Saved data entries
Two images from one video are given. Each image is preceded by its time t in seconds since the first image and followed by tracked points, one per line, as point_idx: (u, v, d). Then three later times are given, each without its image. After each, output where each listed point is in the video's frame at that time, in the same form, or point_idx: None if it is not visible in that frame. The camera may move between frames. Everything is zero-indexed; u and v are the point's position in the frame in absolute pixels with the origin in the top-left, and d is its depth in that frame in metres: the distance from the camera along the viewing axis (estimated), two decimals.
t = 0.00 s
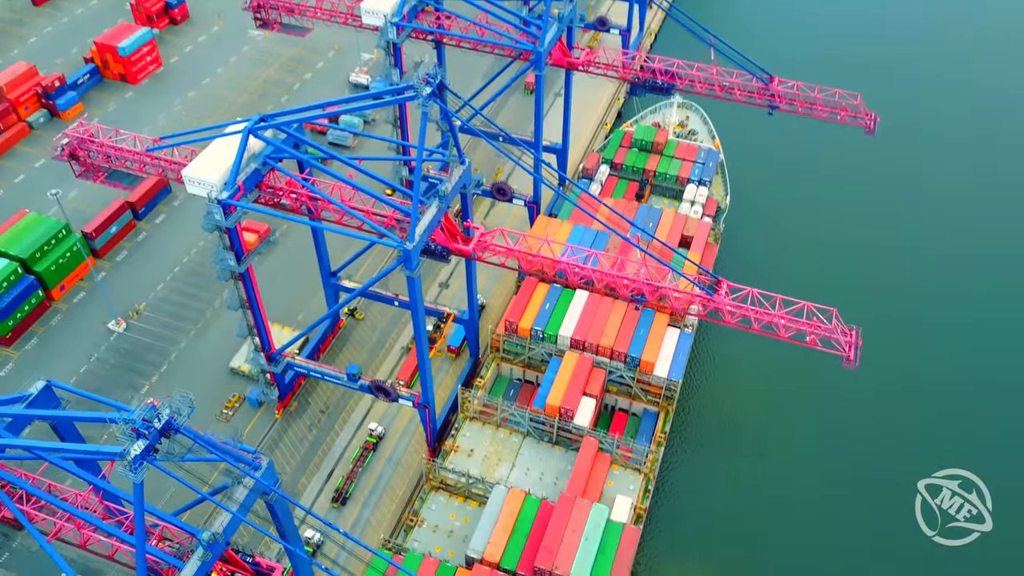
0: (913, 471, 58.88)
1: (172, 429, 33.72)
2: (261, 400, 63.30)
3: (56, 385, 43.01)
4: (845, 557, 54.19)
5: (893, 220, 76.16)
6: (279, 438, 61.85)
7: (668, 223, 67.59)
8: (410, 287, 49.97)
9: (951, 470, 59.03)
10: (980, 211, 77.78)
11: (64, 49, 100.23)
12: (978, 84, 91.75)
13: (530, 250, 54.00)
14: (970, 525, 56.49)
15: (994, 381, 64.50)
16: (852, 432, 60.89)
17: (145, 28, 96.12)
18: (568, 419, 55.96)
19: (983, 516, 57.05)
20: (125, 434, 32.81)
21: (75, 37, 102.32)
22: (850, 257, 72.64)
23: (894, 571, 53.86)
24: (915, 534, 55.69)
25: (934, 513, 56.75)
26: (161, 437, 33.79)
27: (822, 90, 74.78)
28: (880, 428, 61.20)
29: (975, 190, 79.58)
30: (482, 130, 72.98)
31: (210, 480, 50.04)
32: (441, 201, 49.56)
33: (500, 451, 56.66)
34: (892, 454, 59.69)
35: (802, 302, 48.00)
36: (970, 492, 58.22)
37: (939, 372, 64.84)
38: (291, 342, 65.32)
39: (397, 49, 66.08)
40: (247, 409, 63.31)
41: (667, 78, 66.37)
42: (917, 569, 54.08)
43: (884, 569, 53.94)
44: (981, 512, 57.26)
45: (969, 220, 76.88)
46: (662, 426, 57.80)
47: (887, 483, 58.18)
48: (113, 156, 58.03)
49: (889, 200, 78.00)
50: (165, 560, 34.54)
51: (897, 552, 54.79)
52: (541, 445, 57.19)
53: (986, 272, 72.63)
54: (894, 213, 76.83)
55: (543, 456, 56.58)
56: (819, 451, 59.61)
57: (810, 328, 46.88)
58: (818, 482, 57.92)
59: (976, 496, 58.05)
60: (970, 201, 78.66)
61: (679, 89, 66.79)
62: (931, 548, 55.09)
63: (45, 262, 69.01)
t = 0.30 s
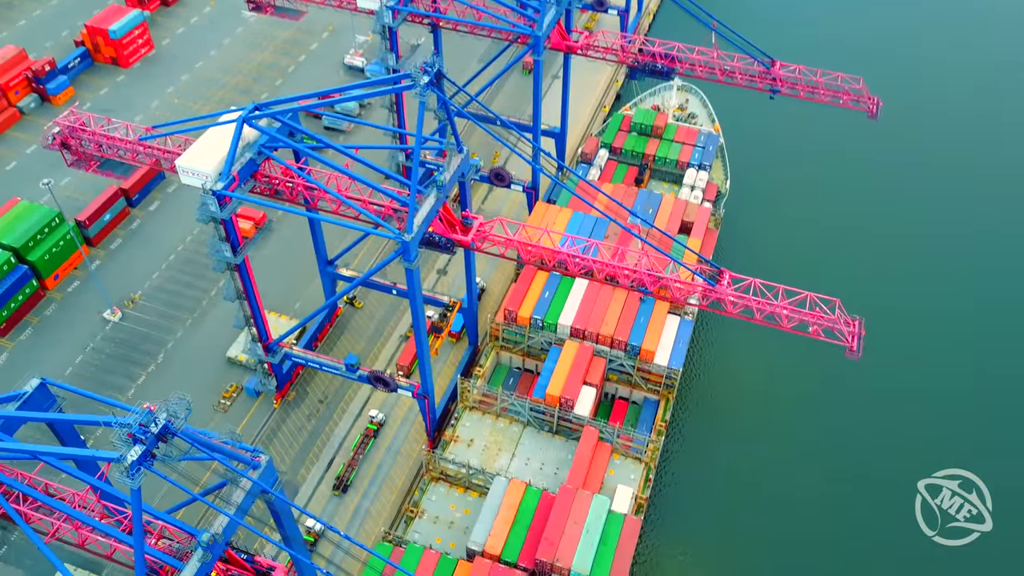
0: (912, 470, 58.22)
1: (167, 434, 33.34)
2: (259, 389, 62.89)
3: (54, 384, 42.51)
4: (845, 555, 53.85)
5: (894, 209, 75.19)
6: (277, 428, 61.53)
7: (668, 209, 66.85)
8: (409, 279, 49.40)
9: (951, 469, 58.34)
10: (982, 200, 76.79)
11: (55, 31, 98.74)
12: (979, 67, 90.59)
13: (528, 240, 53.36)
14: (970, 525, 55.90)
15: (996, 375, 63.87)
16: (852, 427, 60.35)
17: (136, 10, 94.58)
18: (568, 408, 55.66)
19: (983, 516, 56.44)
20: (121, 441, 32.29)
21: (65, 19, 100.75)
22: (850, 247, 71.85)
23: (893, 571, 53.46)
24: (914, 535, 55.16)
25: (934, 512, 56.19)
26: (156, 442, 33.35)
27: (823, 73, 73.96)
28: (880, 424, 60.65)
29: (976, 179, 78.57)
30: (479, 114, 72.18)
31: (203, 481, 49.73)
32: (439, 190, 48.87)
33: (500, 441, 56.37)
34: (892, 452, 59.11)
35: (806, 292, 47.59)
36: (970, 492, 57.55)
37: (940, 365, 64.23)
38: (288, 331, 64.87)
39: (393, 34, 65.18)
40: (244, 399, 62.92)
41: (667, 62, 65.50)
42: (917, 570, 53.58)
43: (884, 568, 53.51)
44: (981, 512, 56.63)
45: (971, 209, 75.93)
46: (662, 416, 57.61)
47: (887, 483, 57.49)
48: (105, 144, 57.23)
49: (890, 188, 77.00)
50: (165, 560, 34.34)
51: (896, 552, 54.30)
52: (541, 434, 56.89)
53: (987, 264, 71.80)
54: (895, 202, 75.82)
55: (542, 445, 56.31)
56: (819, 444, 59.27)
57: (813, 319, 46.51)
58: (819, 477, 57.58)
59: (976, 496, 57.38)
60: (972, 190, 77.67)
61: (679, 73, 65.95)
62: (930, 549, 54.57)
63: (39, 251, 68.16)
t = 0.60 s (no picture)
0: (911, 470, 57.54)
1: (165, 441, 32.97)
2: (256, 380, 62.41)
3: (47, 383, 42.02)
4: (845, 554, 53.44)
5: (894, 198, 74.29)
6: (274, 419, 61.15)
7: (666, 193, 66.22)
8: (406, 270, 48.86)
9: (951, 470, 57.63)
10: (982, 188, 75.89)
11: (42, 14, 97.03)
12: (979, 51, 89.49)
13: (526, 230, 52.86)
14: (970, 526, 55.25)
15: (996, 377, 62.81)
16: (851, 425, 59.65)
17: None
18: (568, 397, 55.41)
19: (983, 516, 55.76)
20: (117, 448, 31.86)
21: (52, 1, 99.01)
22: (850, 235, 71.08)
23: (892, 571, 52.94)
24: (913, 534, 54.60)
25: (933, 513, 55.56)
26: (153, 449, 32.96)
27: (823, 56, 73.19)
28: (880, 419, 60.10)
29: (976, 167, 77.67)
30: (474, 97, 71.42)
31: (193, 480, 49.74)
32: (435, 180, 48.17)
33: (499, 431, 56.05)
34: (892, 449, 58.53)
35: (807, 281, 47.24)
36: (970, 492, 56.83)
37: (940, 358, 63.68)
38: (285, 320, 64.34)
39: (387, 17, 64.16)
40: (241, 390, 62.51)
41: (665, 45, 64.66)
42: (916, 570, 53.09)
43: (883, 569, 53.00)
44: (981, 512, 55.94)
45: (971, 198, 75.04)
46: (661, 404, 57.44)
47: (886, 482, 56.90)
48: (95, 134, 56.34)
49: (889, 176, 76.06)
50: (164, 563, 34.05)
51: (895, 552, 53.77)
52: (541, 424, 56.57)
53: (987, 255, 71.01)
54: (894, 191, 74.84)
55: (542, 435, 55.98)
56: (819, 435, 59.03)
57: (814, 309, 46.22)
58: (820, 472, 57.16)
59: (976, 496, 56.66)
60: (972, 178, 76.77)
61: (678, 56, 65.16)
62: (929, 549, 54.01)
63: (30, 241, 67.20)
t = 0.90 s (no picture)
0: (911, 470, 57.00)
1: (160, 450, 32.84)
2: (250, 372, 61.87)
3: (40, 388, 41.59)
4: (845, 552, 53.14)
5: (893, 186, 73.41)
6: (269, 411, 60.70)
7: (662, 178, 65.55)
8: (400, 262, 48.24)
9: (951, 470, 57.06)
10: (980, 176, 75.08)
11: None
12: (976, 34, 88.41)
13: (521, 219, 52.32)
14: (970, 526, 54.77)
15: (994, 369, 62.33)
16: (850, 422, 59.07)
17: None
18: (565, 386, 55.15)
19: (983, 516, 55.25)
20: (112, 459, 31.63)
21: None
22: (847, 224, 70.29)
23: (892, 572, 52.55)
24: (912, 534, 54.18)
25: (933, 513, 55.09)
26: (147, 459, 32.79)
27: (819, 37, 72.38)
28: (878, 415, 59.53)
29: (974, 154, 76.84)
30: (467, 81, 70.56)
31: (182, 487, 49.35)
32: (429, 170, 47.40)
33: (496, 422, 55.70)
34: (892, 445, 58.09)
35: (805, 270, 47.06)
36: (970, 492, 56.29)
37: (938, 351, 63.15)
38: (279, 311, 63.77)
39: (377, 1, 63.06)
40: (236, 383, 61.97)
41: (660, 28, 63.70)
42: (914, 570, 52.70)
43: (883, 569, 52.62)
44: (981, 512, 55.43)
45: (968, 186, 74.24)
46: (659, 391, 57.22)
47: (885, 481, 56.43)
48: (81, 125, 55.39)
49: (887, 163, 75.20)
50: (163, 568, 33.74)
51: (895, 552, 53.34)
52: (538, 414, 56.24)
53: (985, 244, 70.31)
54: (891, 180, 73.89)
55: (540, 425, 55.65)
56: (817, 426, 58.75)
57: (812, 298, 46.06)
58: (818, 467, 56.83)
59: (976, 496, 56.13)
60: (969, 166, 75.96)
61: (672, 38, 64.25)
62: (929, 550, 53.57)
63: (17, 233, 66.12)
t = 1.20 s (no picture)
0: (911, 470, 56.64)
1: (154, 460, 32.48)
2: (242, 366, 61.29)
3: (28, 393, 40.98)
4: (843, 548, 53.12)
5: (887, 173, 72.78)
6: (263, 405, 60.21)
7: (655, 162, 64.94)
8: (393, 256, 47.59)
9: (951, 470, 56.71)
10: (974, 164, 74.46)
11: None
12: (970, 15, 87.53)
13: (514, 208, 51.77)
14: (970, 526, 54.57)
15: (989, 361, 62.13)
16: (849, 417, 58.80)
17: None
18: (560, 374, 54.86)
19: (983, 516, 55.04)
20: (105, 472, 31.25)
21: None
22: (841, 211, 69.78)
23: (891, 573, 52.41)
24: (911, 535, 53.99)
25: (933, 513, 54.87)
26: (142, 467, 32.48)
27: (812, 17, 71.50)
28: (875, 407, 59.37)
29: (968, 141, 76.16)
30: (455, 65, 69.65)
31: (169, 495, 49.03)
32: (420, 162, 46.66)
33: (492, 412, 55.40)
34: (890, 440, 57.88)
35: (802, 257, 46.77)
36: (970, 492, 56.00)
37: (936, 344, 62.78)
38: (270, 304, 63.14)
39: None
40: (228, 376, 61.44)
41: (651, 9, 62.47)
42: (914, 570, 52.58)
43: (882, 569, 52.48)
44: (981, 512, 55.21)
45: (963, 173, 73.64)
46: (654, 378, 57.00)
47: (884, 479, 56.19)
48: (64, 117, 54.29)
49: (880, 149, 74.52)
50: None
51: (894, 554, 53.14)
52: (534, 403, 55.94)
53: (981, 233, 69.76)
54: (887, 168, 73.15)
55: (536, 415, 55.38)
56: (813, 417, 58.58)
57: (810, 286, 45.85)
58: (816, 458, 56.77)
59: (976, 496, 55.88)
60: (964, 152, 75.32)
61: (664, 20, 63.12)
62: (928, 551, 53.36)
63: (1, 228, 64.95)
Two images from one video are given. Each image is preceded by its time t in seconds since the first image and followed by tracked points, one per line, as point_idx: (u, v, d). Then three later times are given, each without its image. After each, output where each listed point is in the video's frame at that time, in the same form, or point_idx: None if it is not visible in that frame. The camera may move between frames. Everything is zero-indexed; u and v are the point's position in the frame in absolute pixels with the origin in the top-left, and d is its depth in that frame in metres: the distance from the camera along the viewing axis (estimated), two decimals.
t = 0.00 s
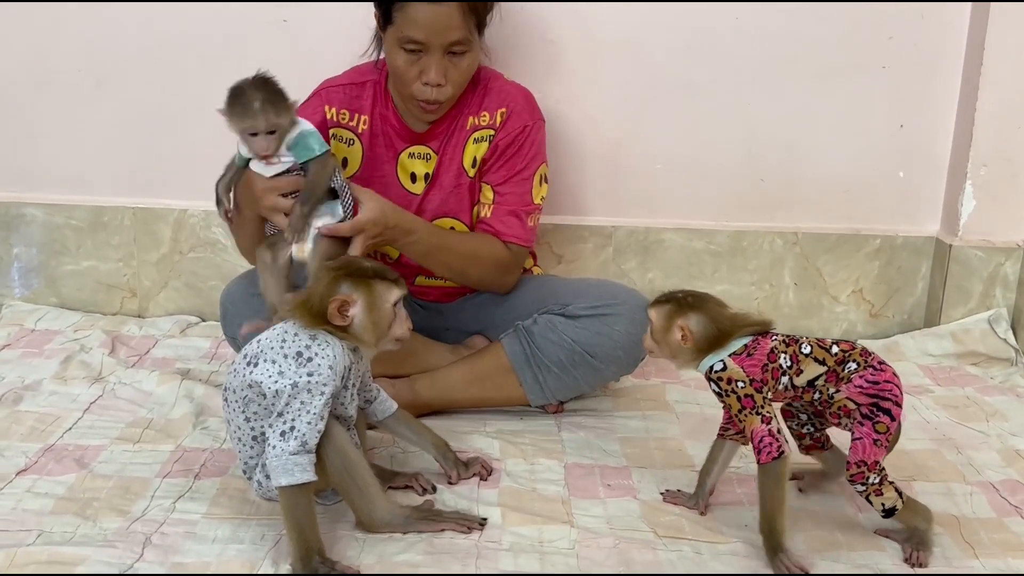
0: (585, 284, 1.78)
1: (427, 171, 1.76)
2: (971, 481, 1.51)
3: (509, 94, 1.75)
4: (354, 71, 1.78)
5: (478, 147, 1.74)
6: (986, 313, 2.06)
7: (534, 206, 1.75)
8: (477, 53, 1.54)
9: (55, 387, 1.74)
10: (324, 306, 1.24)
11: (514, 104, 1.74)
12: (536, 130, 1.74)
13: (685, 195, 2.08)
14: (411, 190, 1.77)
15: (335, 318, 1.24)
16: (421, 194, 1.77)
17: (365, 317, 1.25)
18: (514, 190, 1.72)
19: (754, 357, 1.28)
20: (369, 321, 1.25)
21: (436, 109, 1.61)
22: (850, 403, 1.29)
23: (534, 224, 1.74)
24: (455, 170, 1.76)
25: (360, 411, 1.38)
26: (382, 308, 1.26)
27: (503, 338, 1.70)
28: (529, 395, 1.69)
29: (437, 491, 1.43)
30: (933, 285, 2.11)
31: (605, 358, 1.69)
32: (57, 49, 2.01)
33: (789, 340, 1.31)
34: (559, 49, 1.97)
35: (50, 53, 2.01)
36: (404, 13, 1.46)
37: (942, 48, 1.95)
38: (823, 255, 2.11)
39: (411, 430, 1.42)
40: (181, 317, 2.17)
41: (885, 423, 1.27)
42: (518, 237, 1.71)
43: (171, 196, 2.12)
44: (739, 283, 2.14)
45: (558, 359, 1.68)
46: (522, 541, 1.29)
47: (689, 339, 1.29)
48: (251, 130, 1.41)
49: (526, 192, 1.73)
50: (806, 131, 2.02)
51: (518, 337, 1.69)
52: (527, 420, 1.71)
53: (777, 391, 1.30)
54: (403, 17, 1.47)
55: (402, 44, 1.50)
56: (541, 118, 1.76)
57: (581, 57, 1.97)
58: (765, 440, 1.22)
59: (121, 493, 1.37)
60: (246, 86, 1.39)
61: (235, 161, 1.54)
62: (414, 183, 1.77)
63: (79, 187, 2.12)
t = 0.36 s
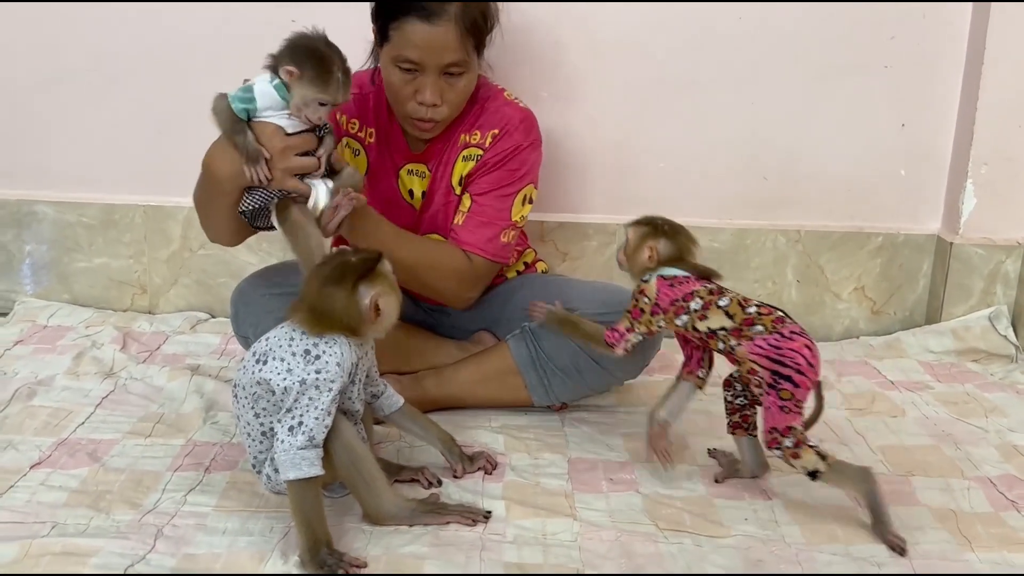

**Task**
Looking back over the data above, restate word for word the lines that begin at the line with "22: (850, 247, 71.85)" and end at the line with "41: (667, 62, 65.50)", inclusive.

**The answer**
22: (850, 247, 71.85)
23: (893, 571, 53.46)
24: (914, 535, 55.16)
25: (934, 512, 56.19)
26: (156, 442, 33.35)
27: (823, 73, 73.96)
28: (880, 424, 60.65)
29: (976, 179, 78.57)
30: (479, 114, 72.18)
31: (203, 481, 49.73)
32: (439, 190, 48.87)
33: (500, 441, 56.37)
34: (892, 452, 59.11)
35: (806, 292, 47.59)
36: (970, 492, 57.55)
37: (940, 365, 64.23)
38: (288, 331, 64.87)
39: (393, 34, 65.18)
40: (244, 399, 62.92)
41: (667, 62, 65.50)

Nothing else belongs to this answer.